The militarists tell us that the best defense is an offense. Well and good! Let us turn their own strategy against them and wage an offensive for peace. It is too late to talk peace when the crisis is already at hand. The foundations of peace must be laid long in advance. If the common voice would make it clearly and explicitly known that the masses of this country would absolutely refuse to participate by any manner of service in any future war, there would be no future war. The churches could stop war, it its members would insist upon following the commandment, “Thou shalt not kill.” Labor could stop war if it refused to provide the instruments of death. No nation will venture to fight unless its people are in a suitable frame of mind. When there are large groups of its citizens, however, who refuse to yield to a war psychology, whose reason is strong enough to permit them to give in to artificial hysteria, war cannot be waged. The people cannot be used to fight against their will; and without the bodies of drafted men to feed its hungry mouth, the monster of war must starve and die.
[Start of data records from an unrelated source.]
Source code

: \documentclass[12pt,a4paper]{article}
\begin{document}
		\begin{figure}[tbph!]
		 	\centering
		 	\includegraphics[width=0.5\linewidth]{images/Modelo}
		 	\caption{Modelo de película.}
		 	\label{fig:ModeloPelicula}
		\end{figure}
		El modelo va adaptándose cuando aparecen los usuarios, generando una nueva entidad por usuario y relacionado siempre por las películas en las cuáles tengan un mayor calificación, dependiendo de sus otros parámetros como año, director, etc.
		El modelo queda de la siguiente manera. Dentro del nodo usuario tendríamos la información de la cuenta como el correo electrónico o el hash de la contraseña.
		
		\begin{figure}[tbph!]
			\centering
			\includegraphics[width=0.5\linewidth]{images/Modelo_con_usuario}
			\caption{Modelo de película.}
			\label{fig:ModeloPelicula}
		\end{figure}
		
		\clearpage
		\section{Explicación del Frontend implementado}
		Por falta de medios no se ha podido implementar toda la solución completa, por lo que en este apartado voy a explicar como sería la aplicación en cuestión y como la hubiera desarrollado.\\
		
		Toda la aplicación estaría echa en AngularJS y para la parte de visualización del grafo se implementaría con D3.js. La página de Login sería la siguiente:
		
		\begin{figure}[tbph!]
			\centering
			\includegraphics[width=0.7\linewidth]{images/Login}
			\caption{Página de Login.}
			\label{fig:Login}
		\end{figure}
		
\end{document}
The road to peace is a hard one. The obstacles that stand in its path are many, the sacrifices to be made in its behalf are great. Yet we must not give way to a paralyzing sense of futility. Our name must be on the record of every organization working toward peace. A voice must lend its strength to that common voice which must shout for peace. Progress to be sure is slow, but man in his drive for perfection moves steadily onward. For the present, we pray that we may be endowed with the courage and strength to face the crisis with intelligence. We pray that we may learn and understand how to direct our energies and our spirits to the improvement of humanity rather than to its destruction. Let us but think and live in terms of peace and in terms of justice to mankind, and ultimately the day must come when “Nation shall not lift up sword against nation, Neither shall they learn war any more.”[iv]



Temple B'nai Israel, East Liverpool OH - 11/13/36


[i] This photo and other documentation may be found in Jewish Communities on the Ohio River: A History, Amy Hill Shevitz, The University Press of Kentucky, 2007
[ii] It is likely that Ballon was influenced by Abraham Cronbach, an outspoken pacifist and professor of social studies at Hebrew Union College from 1922 until his death in 1965.
[iii] Friedrich Wilhelm Viktor Albrecht of (1859 - 1941) was the last German Emperor (Kaiser) and King of Prussia, ruling the German Empire and the Kingdom of Prussia from 1888 to 1918. An ineffective war leader, he lost the support of the army, abdicated, and fled to exile in the Netherlands.